Builds the full project (engine + C ABI + tests + benchmarks + Python + Node + Codon + QuickJS), runs ctest, runs all the integration tests, runs cross-binding parity tests (Python ↔ Node, same C++ math), and exercises example programs.

The docs sync chain (eight scripts, in order)

The "verify-docs" gates each check that a generated artifact matches what's committed. Several of those artifacts depend on each other — regenerating one re-derives the next:

1. tools/codegen/scripts/regenerate.sh  → flox_capi.h, golden/, .api/, mcp data
2. cmake --build build                  → libflox_capi + Python module
3. scripts/gen_pyi_stubs.py             → .pyi from running pybind11
4. scripts/gen_api_index.py             → docs/reference/python/_api_index.md from .pyi
5. scripts/gen_llms_txt.py              → docs/llms.txt + llms-full.txt (embeds api_index)
6. scripts/sync_mcp_data.py             → mcp/flox_mcp/data/ (handled by regenerate.sh, but run manually if you skipped step 1)
7. scripts/gen_indicator_docs.py        → docs/reference/codon/indicators.md (only if you touched registry.def)
8. python3 scripts/check_binding_parity.py  → manifests vs bindings

Skipping any one of those usually means a CI failure that takes ~30s to detect, but the order matters — gen_llms_txt.py reads _api_index.md, so regenerating _api_index.md after generating llms-full.txt leaves them out of sync.

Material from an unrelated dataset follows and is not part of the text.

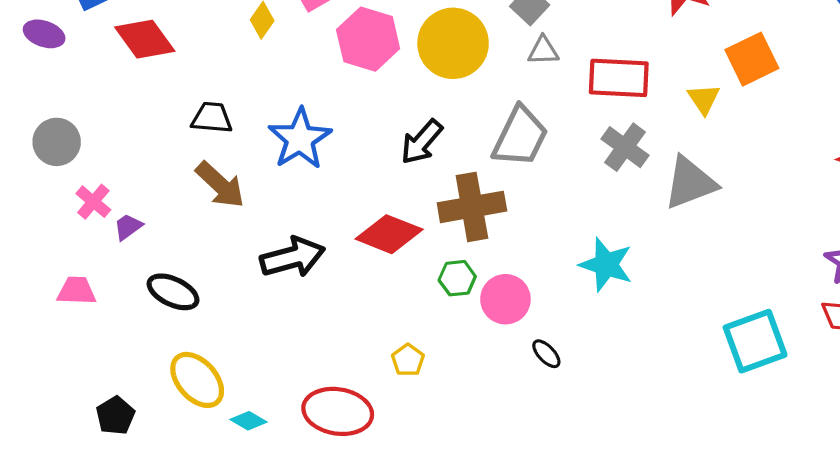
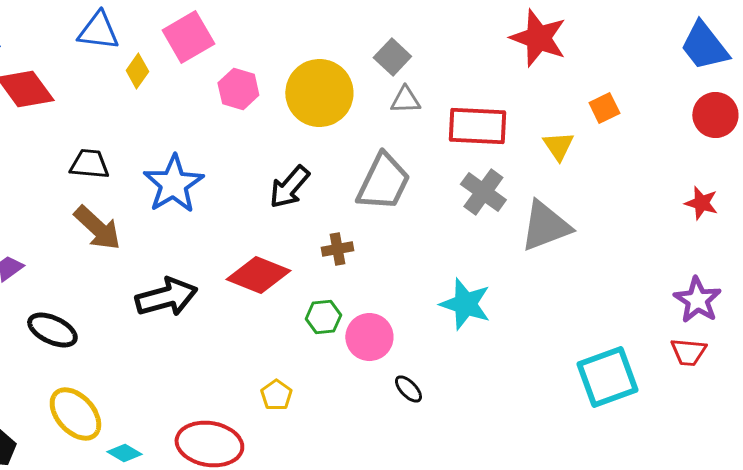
pink hexagon: (368, 39) -> (238, 89), size x0.7
orange square: (752, 59) -> (604, 108), size x0.6
brown cross: (472, 207) -> (337, 249), size x0.5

If you've touched the IDL spec or any pybind11/NAPI code, run them all in order before committing. If you've only touched a C++ engine internal that doesn't change the public surface, you don't need to.

What fails first (debugging guide)

When CI is red, look at the topmost failed step:

  • format-check fails → run clang-format -i on the listed files
  • codegen-check fails → run bash tools/codegen/scripts/regenerate.sh
  • verify-docs-current fails → look at the specific step name; run the script it names
  • OS build fails → reproduce locally with the matching toolchain (most issues are platform-specific compile errors visible in the log)
  • OS build but only on sanitizers → the bug exists, sanitizers caught what regular tests missed; address it, don't disable the sanitizer

The fast-fail wiring means if quick gates fail, build matrix is SKIPPED (gray, not red) — which is the design. If you see all build jobs gray and only one quick gate red, fix that gate; everything else will run on the next push.

Adding a new gate

To add a new check that should block builds:

  1. Add a step under verify-docs-current (if it's a docs/sync check) or format-check (if it's a static check on source).
  2. Make sure the script exits non-zero on failure with a clear ::error:: annotation.
  3. Verify the build jobs already needs: [format-check, verify-docs-current] — they do — so failures will short-circuit the matrix automatically.

If a check needs to run on every OS (e.g. exercising the platform-specific .dylib / .dll), put it in each OS build job instead. The fast-fail logic still applies — it won't even start if quick gates failed.